[[ DATA UNDER STUDY open ]]

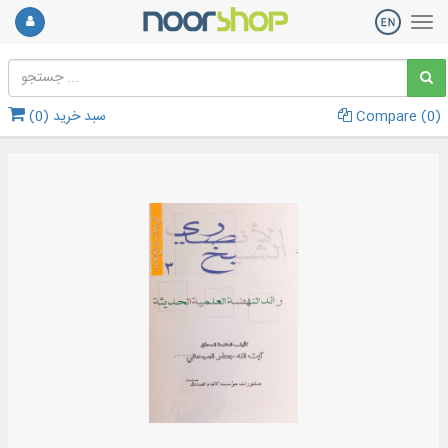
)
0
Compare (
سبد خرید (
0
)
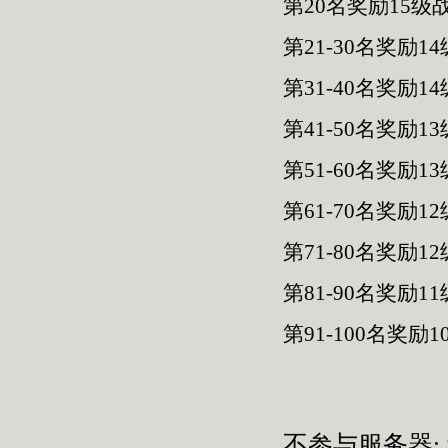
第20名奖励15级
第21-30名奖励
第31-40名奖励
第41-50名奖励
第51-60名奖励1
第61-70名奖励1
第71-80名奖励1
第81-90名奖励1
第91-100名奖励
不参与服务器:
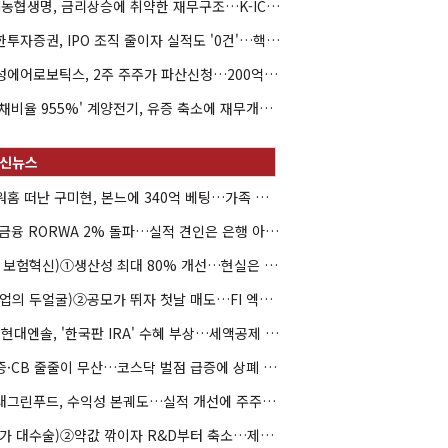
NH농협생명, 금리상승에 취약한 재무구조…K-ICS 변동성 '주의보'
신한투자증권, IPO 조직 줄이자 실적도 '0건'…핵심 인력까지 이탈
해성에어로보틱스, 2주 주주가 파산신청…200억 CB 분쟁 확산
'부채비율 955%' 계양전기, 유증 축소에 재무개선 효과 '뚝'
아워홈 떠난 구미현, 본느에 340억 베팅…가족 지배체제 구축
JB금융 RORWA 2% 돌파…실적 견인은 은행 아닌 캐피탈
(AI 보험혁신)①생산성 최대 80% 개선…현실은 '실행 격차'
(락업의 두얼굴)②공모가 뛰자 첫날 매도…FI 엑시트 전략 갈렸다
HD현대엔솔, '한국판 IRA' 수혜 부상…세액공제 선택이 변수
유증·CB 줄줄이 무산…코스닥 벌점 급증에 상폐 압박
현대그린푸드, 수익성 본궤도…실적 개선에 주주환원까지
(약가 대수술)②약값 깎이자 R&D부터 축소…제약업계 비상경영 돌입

[[ DATA UNDER STUDY closed ]]
[[ DATA UNDER STUDY open ]]

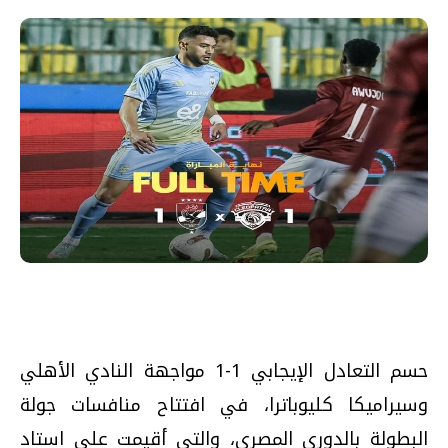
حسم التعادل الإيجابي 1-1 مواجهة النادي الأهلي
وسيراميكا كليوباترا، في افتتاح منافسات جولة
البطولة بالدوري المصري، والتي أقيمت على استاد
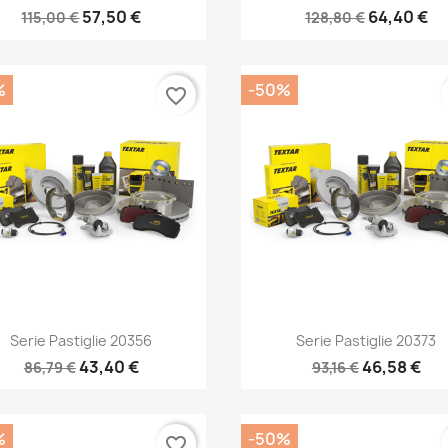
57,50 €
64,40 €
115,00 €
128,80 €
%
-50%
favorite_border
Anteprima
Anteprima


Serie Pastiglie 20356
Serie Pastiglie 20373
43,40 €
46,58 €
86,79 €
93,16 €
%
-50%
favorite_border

[[ DATA UNDER STUDY closed ]]

EXERCISE ::
Above are the records; print exactly the lines from the line with "(AI 보험혁신)①생산성 최대 80% 개선…현실은 '실행 격차'" to the line with "(약가 대수술)②약값 깎이자 R&D부터 축소…제약업계 비상경영 돌입", including both, and nothing else.

RESPONSE AREA ::
(AI 보험혁신)①생산성 최대 80% 개선…현실은 '실행 격차'
(락업의 두얼굴)②공모가 뛰자 첫날 매도…FI 엑시트 전략 갈렸다
HD현대엔솔, '한국판 IRA' 수혜 부상…세액공제 선택이 변수
유증·CB 줄줄이 무산…코스닥 벌점 급증에 상폐 압박
현대그린푸드, 수익성 본궤도…실적 개선에 주주환원까지
(약가 대수술)②약값 깎이자 R&D부터 축소…제약업계 비상경영 돌입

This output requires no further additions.